Kaçırılmadan bir gün sonra Elsa Elrom’a bir mektup ulaştı. Kısa notta şöyle yazıyordu: “Dear Elsa. I am with the Front of Liberation of the Population of Turkey. I am O.K. Do not worry Love, Ephraim.”
İstanbul’daki bir postaneden gönderilmiş kısa notta bir tuhaflık vardı. Çok iyi İngilizce bilen Ephraim Elrom, önce don’t yazmış, sonra bunu do not’a çevirmiş, arada bir “t” harfi karalanmıştı. Polis, eski bir polis olan Elrom’un kendilerine bir mesaj vermeye çalıştığını düşündü. T harfini dolar işaretine benzetti. Amerikan Koleji ve Amerikan Hastanesi civarında aramalar yoğunlaştırıldı. Ama Amerika Hastanesi’nin yakınlarında bir evde saklanan Elrom bulunamadı.
Verilen mühletin sonuna geliniyordu. 20 Mayıs 1971 günü Elsa Elrom’un kocasını kaçıranlara bir notla seslenmesine izin verildi:
"Yegane oğlumu feci bir uçak kazasında kaybetmiş bağrı yanık bir anne olarak siz gençlere hitap ediyorum. Hayatta tek kalan varlığım kocamdır. Onsuz hayatımın hiçbir manası kalmayacaktır. Lütfen kocamı serbest bırakın..."

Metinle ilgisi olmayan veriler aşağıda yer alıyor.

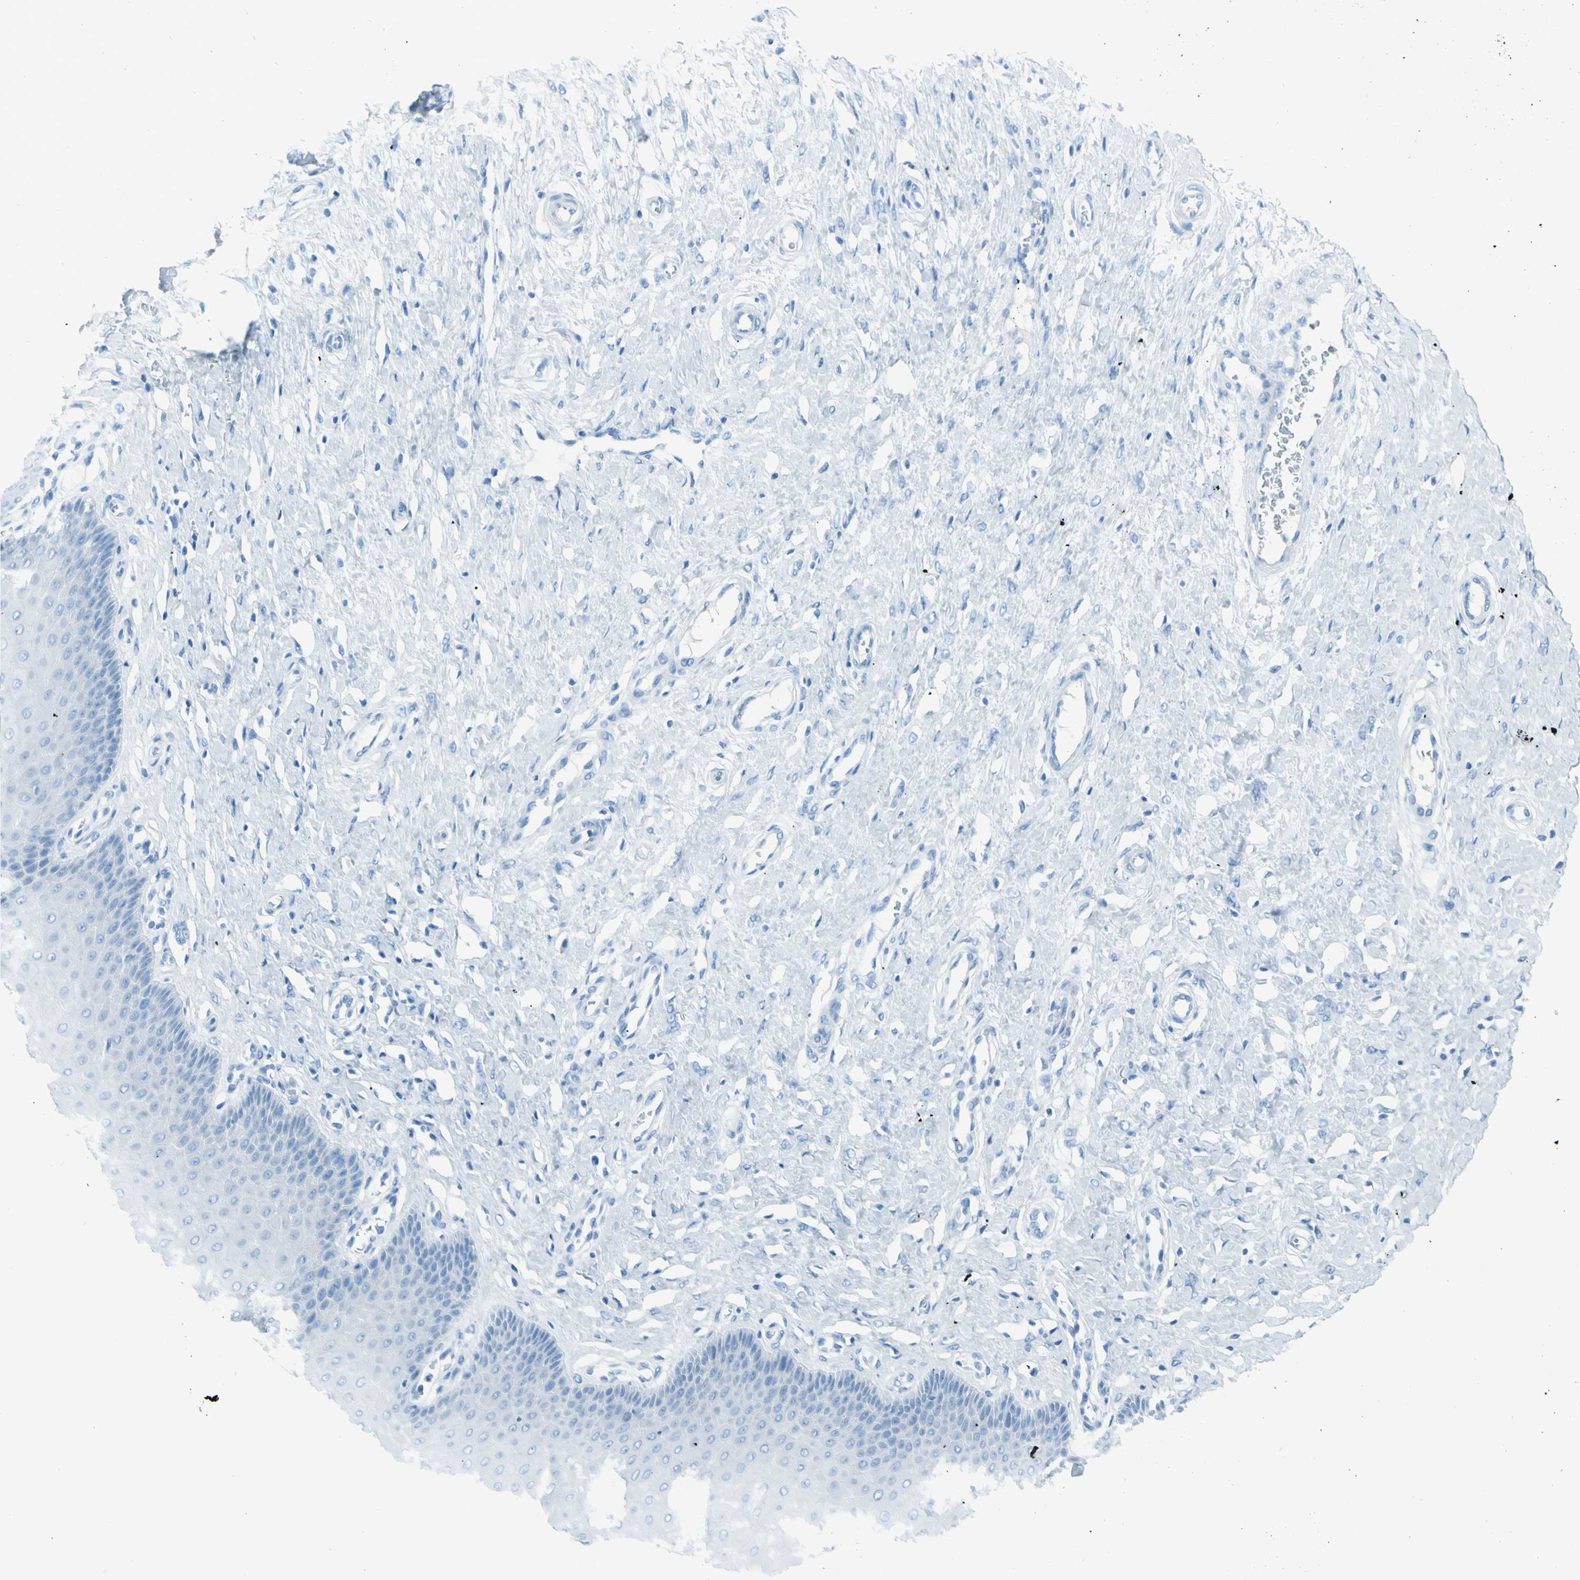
{"staining": {"intensity": "negative", "quantity": "none", "location": "none"}, "tissue": "cervix", "cell_type": "Glandular cells", "image_type": "normal", "snomed": [{"axis": "morphology", "description": "Normal tissue, NOS"}, {"axis": "topography", "description": "Cervix"}], "caption": "This is an IHC micrograph of benign cervix. There is no positivity in glandular cells.", "gene": "AFP", "patient": {"sex": "female", "age": 55}}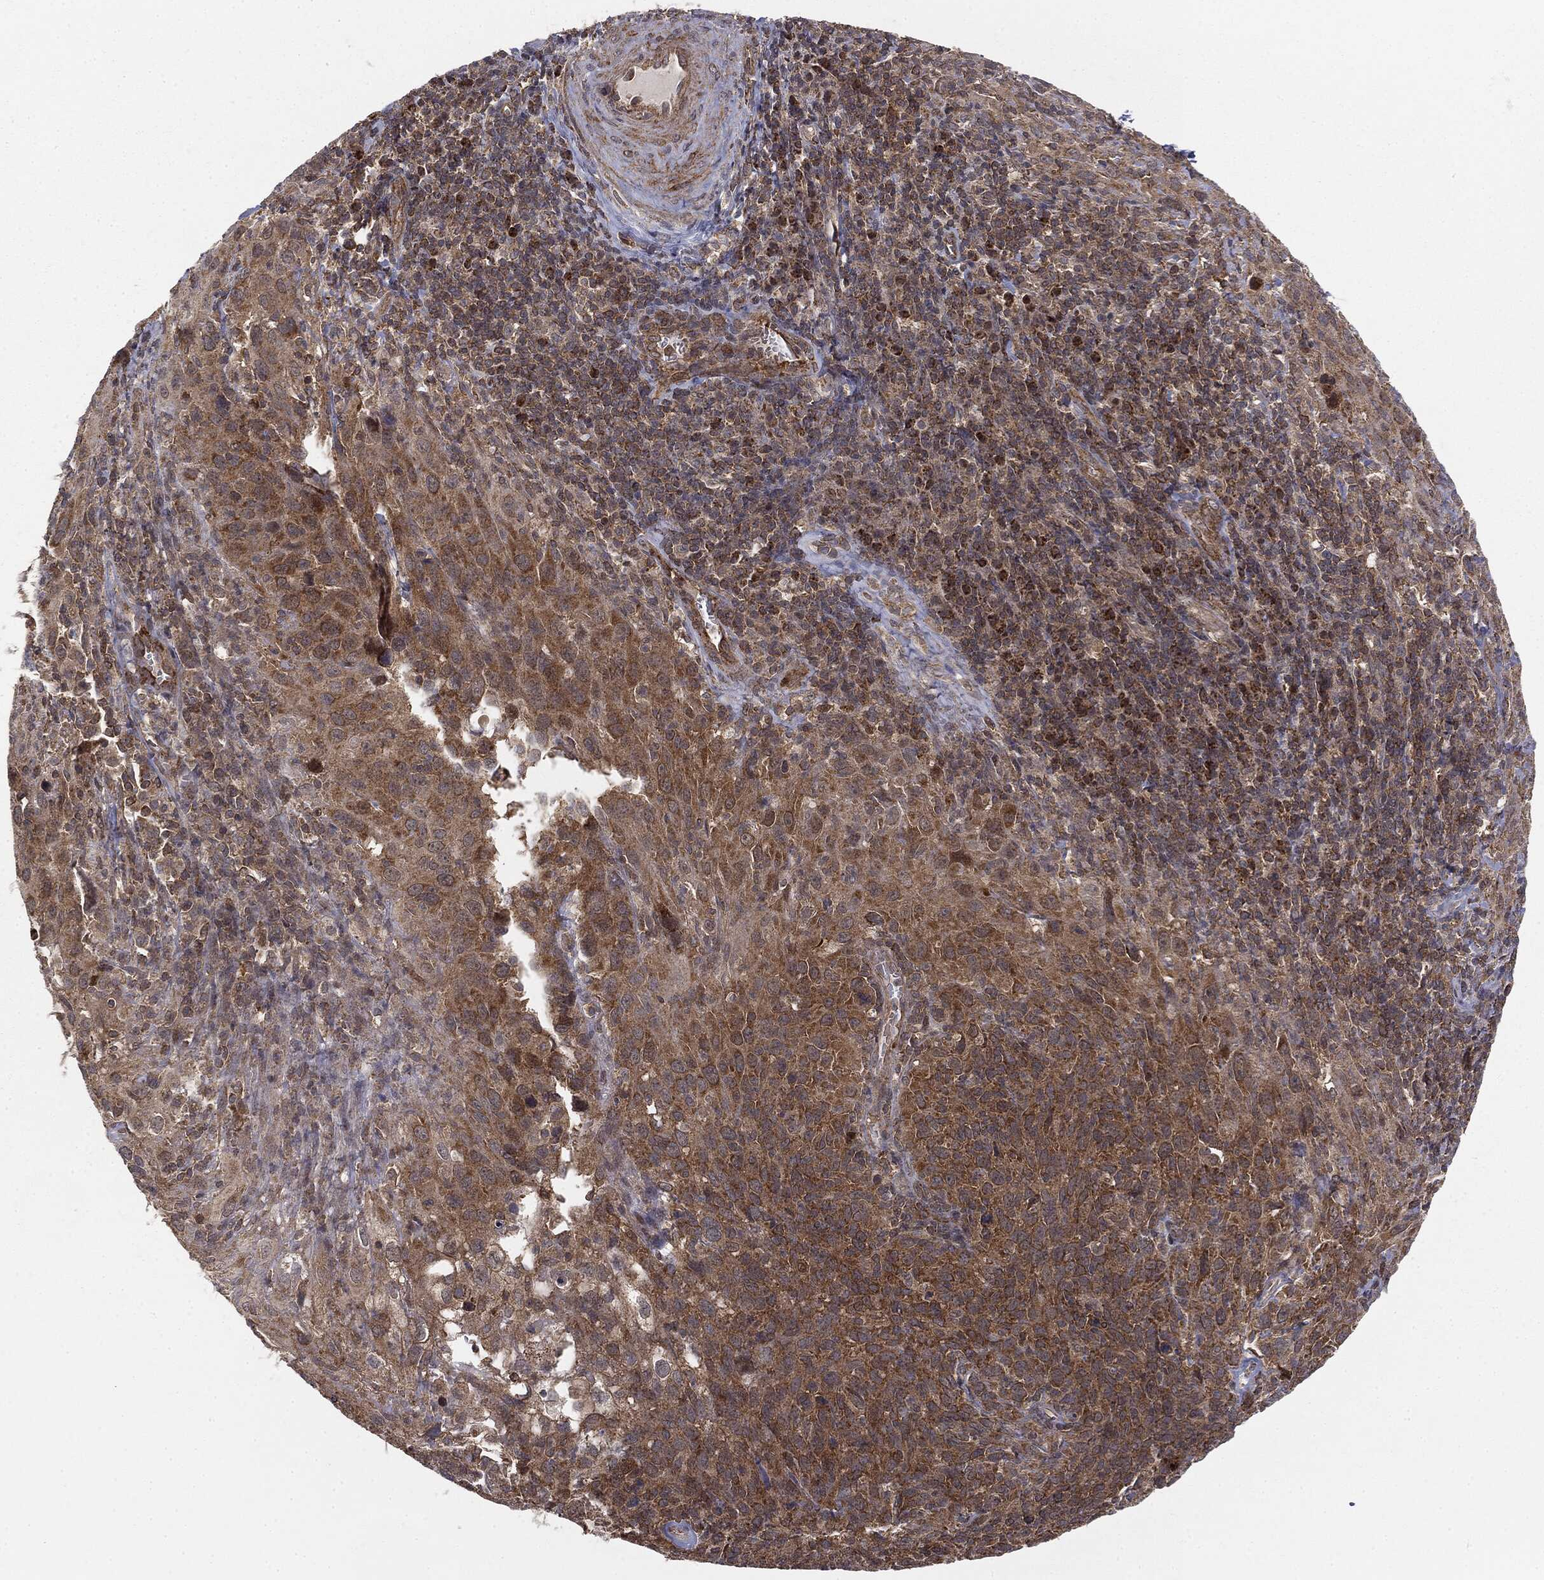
{"staining": {"intensity": "moderate", "quantity": ">75%", "location": "cytoplasmic/membranous"}, "tissue": "cervical cancer", "cell_type": "Tumor cells", "image_type": "cancer", "snomed": [{"axis": "morphology", "description": "Squamous cell carcinoma, NOS"}, {"axis": "topography", "description": "Cervix"}], "caption": "Squamous cell carcinoma (cervical) stained for a protein (brown) shows moderate cytoplasmic/membranous positive expression in about >75% of tumor cells.", "gene": "MTOR", "patient": {"sex": "female", "age": 51}}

Süre biterken Sıkıyönetim Komutanlığı bir bildiri yayınlayarak İstanbul’da oturan herkesten oturdukları evde yaşayan kişilerin adlarını muhtarlığa bir gün içinde bildirmelerini istedi.
Elrom’u kaçıran THKP-C’liler telaşlanmışlardı. 22 Mayıs 1971 günü verdikleri mühlet dolmuş ama THKP-C’liler hâlâ Elrom’a ne yapacaklarına karar verememişlerdi. Hükûmet, ertesi gün İstanbul’daki bütün evlerin aranacağını açıkladı.
Saat 18.00’de Elrom’un öldürülmesine itiraz eden diğer altı militan evden ayrıldı. Evde Ephraim Elrom, Mahir Çayan ve Ulaş Bardakçı yalnız kaldılar. Bir iddiaya göre aralarında yazı tura attılar. Mahir Çayan radyonun sesini sonuna kadar açtı ve 6.35’lik tabancasıyla elleri ve ağzı bağlı Elrom’un sağ kulak yanından üç el ateş etti.
Cesedi evde bırakıp arabayla hızla oradan uzaklaştılar. Önce örgütten teğmen arkadaşlarının evine gittiler. Daha sonra o evin önünde kendilerine bekleyen bir arabaya bindiler. Arabanın şoför koltuğunda ünlü yönetmen Yılmaz Güney oturuyordu. Araba yolda herkesi arayan askerlerce durduruldu. Ama şoför koltuğunda Yılmaz Güney’i gören askerler hiç aramadan arabayı bıraktılar. Yılmaz Güney, Çayan ve arkadaşlarını evine götürdü. Evin çatı arasına yerleştirdi. O gece İstanbul’daki bütün evler gibi polis Yılmaz Güney’in de evine geldi. Polis eve girince “Kusura bakmayın Yılmaz abi, rahatsız ettik sizi, anarşistleri arıyoruz” diye sorunca, Yılmaz Güney “Yukarıdalar” dedi. Kahkahalar atıldı ama polis ünlü yönetmenin evini aramadan oradan ayrıldı. Aramalar sırasında Elrom’un saklandığı eve de girildi, ama artık çok geçti.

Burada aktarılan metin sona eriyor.